Misiek Echo nie oglądałam, ale piosenka wpada w ucho i nuce ją, jak leci w radio.
Tali -ja to mówie zawsze tak:jakby teraz jaka wojenka to młodzież by się najpierw zapytała ile na godzine na reke i dlaczego tak mało i jeszcze kiedy przerwa na obiad........................ale czyja to wina?Nas-generalizujac rzecz jasna!Bośmy sami sobie takie pokolenie wychowali.........chcący czy niechcący ale jednak.....

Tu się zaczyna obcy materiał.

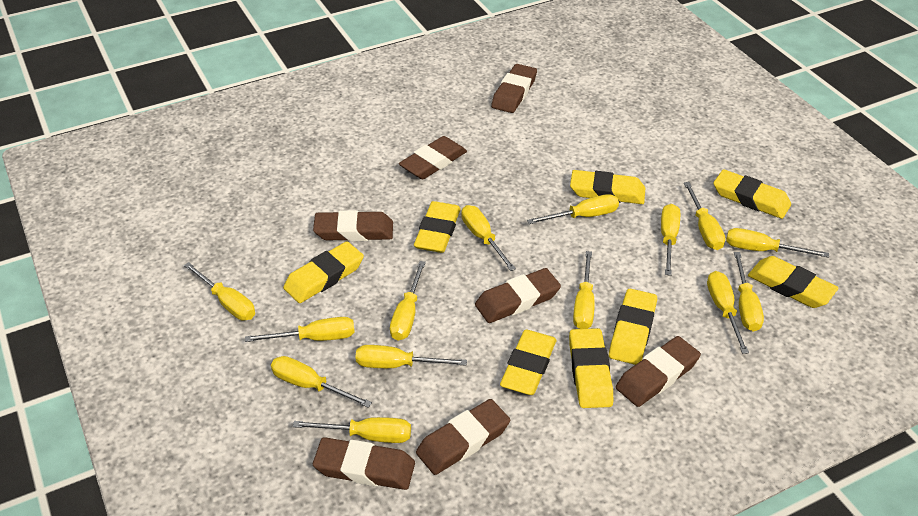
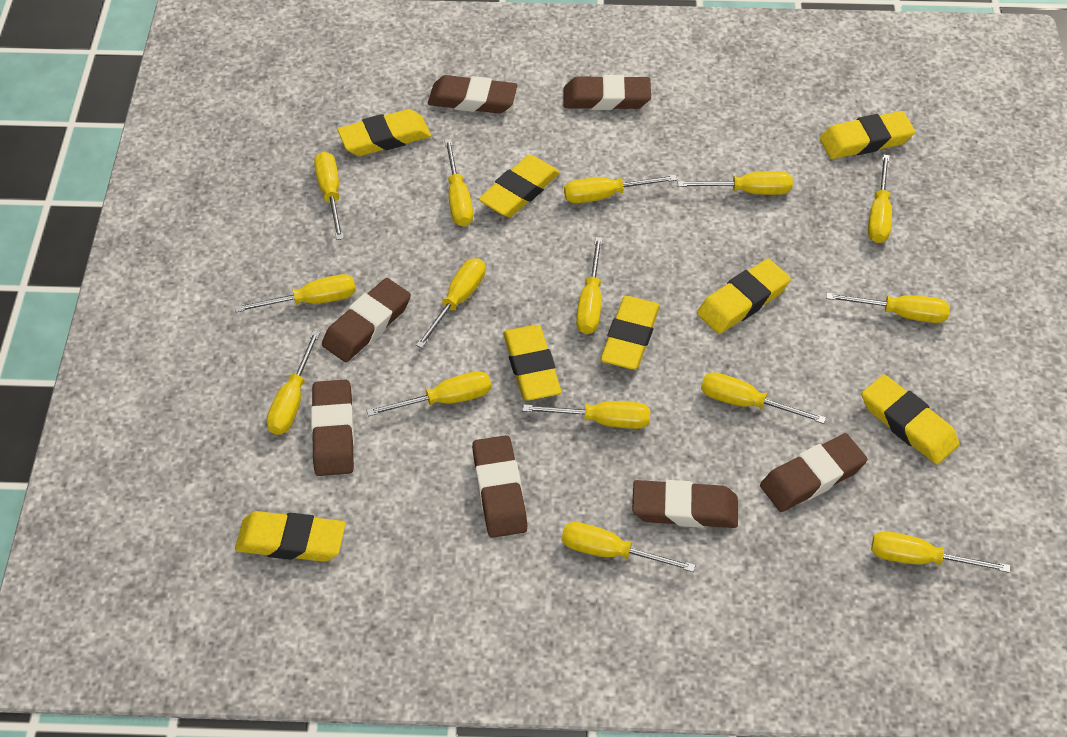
yellow screwdriver: [184,262,255,320] [245,317,355,342] [271,356,372,408] [293,417,411,443] [355,345,467,368] [390,261,426,340] [461,205,516,271] [527,194,619,224] [573,251,595,329] [661,204,680,276] [684,182,725,250] [707,271,749,354] [726,228,829,258] [734,252,764,332] = 14 -> [234,274,356,312] [267,330,320,435] [314,152,344,240] [367,371,491,416] [416,258,485,348] [444,139,473,226] [522,401,650,429] [562,522,696,572] [564,175,677,203] [576,237,603,334] [678,171,793,195] [701,372,826,424] [826,293,950,323] [868,154,892,243] [871,531,1010,573] = 15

Druga sprawa - autorytety-jakie ,gdzie,kto??????Nie ma!Nie jest autorytetem bezrobotny rodzic,nauczyciel tak samo nie,papieża już nie mamy naszego,o politykach nawet nie wspomnę-gdzie by się nie obrócił zero jakichkolwiek postaci ,które moznaby uznać za autorytet.
Smutne to ale prawdziwe.........................Trywialnie rzekłszy-takie czasy.......
Ryba: Drozej do domu opieki - ale czasami rodziny zdaja sobie sprawe, ze dalej nie da sie w domu zapewnic wlasciwych warunkow. Przy ciezkich przypadkach (stala praca w nocy, zabiegi pielegnacyjne) trzeba by zatrudniac dwie opiekunki, ktore pracowalyby na zmiany. Widzialam juz takie ogloszenia, bywaja ale niezbyt czesto.